Eating an Olive

Dema

Palestinian Olives

My friend Dema is giving me a ride to class. Dema and I have only been friends for a few weeks, but we’ve become close very quickly. She is eating olives from a small, unlabeled glass jar near the gear shift, and she offers me one. 

The olive looks different from any I have ever seen before — pointy on both ends, a bright, light yellow-olive green, with herbs stuck on it all around the outside. I look up at Dema, surprised, and she answers my unasked question. “My aunt sends them to me from Palestine.”

I’m awestruck. “Palestinian olives!” I say. Dema nods. I know that one of the tactics the Israeli government has used against the Palestinians has been to destroy over a million olive trees, devastating the livelihoods (and the hearts) of tens of thousands of families. This olive in my hand somehow survived that and made it all the way to me, in the Eastern US, at this moment.
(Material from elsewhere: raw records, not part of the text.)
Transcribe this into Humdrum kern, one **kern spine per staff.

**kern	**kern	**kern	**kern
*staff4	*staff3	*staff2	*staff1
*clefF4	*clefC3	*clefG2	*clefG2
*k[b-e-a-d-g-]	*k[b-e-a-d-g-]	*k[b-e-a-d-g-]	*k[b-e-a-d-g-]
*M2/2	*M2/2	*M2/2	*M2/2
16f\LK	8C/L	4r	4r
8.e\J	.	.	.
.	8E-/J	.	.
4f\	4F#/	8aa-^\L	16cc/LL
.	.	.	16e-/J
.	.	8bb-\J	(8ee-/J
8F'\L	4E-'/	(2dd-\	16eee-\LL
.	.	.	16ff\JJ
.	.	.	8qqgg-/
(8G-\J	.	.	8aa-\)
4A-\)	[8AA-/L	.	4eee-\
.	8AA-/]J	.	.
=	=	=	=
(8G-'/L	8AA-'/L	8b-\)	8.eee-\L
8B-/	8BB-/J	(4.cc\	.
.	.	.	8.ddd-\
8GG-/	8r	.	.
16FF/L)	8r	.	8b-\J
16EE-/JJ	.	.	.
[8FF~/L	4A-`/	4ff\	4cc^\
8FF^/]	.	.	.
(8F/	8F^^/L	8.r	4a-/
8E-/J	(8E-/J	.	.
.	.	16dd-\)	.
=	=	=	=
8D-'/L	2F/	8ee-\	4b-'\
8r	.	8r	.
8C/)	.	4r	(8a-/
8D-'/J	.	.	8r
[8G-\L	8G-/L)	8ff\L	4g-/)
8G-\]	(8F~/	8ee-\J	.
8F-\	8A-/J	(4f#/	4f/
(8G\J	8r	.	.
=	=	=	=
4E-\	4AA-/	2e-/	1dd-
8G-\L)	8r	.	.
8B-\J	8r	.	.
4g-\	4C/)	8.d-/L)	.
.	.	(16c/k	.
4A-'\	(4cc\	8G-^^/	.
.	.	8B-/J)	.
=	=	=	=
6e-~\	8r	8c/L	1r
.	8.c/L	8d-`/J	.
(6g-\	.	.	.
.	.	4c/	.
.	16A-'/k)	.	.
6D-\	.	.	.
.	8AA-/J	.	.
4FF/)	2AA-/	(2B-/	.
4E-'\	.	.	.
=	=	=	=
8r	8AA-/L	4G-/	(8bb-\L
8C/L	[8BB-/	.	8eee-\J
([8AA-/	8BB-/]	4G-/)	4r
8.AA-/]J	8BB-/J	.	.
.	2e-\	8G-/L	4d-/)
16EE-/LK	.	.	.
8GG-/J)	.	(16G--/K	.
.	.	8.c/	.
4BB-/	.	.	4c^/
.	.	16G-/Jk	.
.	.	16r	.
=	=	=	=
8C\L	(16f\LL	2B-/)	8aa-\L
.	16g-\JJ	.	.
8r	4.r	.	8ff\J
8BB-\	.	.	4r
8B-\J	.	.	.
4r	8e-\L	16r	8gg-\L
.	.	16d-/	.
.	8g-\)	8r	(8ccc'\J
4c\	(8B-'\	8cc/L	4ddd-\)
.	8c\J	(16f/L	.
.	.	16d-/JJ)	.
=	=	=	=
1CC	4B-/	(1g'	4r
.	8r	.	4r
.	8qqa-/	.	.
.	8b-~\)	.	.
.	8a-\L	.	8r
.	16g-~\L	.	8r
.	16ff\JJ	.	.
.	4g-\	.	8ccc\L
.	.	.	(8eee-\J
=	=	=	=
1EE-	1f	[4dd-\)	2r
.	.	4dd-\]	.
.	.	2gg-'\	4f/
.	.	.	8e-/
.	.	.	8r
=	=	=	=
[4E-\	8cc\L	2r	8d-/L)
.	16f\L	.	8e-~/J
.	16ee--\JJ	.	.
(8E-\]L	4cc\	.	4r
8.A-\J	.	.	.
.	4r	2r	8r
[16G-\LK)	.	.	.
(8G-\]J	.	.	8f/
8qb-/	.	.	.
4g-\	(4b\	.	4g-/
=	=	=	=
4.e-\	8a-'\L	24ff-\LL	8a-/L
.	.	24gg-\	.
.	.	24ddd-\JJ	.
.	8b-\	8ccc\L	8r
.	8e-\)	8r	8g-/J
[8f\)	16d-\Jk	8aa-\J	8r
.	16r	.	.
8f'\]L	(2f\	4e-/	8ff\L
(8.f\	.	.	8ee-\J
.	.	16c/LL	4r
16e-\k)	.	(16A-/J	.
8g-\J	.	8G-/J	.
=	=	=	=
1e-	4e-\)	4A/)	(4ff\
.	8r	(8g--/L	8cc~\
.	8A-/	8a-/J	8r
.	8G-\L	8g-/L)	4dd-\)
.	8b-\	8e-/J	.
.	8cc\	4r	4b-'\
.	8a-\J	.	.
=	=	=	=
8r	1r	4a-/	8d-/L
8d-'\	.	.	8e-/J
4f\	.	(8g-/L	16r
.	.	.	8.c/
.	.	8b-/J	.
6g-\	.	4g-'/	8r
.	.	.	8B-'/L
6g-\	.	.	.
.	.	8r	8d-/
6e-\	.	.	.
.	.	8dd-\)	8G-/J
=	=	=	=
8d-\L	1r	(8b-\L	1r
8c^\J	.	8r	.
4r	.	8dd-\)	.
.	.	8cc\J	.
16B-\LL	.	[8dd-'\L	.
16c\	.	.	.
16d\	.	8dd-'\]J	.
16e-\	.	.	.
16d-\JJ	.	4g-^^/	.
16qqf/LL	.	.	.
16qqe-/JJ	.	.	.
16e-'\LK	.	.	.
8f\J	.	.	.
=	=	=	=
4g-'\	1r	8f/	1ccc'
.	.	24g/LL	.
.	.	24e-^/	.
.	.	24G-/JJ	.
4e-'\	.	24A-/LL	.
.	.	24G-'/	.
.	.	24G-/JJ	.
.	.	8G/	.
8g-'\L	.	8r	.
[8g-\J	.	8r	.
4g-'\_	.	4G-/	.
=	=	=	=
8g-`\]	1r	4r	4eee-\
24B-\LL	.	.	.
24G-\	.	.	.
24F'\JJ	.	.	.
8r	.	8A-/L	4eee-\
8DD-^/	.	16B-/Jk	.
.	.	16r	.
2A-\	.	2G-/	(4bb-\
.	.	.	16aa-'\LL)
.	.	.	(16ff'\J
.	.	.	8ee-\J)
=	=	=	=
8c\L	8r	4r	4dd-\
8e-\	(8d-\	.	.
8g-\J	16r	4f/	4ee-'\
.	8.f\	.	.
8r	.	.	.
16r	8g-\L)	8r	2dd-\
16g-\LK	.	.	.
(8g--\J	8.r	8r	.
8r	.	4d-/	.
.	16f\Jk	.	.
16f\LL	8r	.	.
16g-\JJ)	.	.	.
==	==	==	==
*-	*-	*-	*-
I put the olive in my mouth and chew. It tastes different than any olive I have encountered as well: tangy, tart, and more substantial against my teeth than I am used to. I can feel my molecules rearranging as I contemplate what this olive and its ancestors must have been through. The resilience of the olive, the resilience of the people.

I’m a Jewish American, a progressive, and a peace activist. For decades I have opposed Israel’s occupation of Palestinian land and all the forms of cruelty that have been used to maintain and expand it. I know a lot of Jews who say they know the occupation is wrong, but they can’t really empathize with the suffering of the Palestinians because they identify so strongly with Jewish Israelis. I always thought I wasn’t one of those people.

But before I met Dema, my empathy was abstract — I saw something terrible happening to some faraway people in a faraway land. Having a close Palestinian friend for the first time let me realize that it’s happening to actual, regular people. People just like me.

Back in the car, Dema is nodding. “Yeah,” she says, “Food is resistance.”

“Yeah,” I say. I take another olive.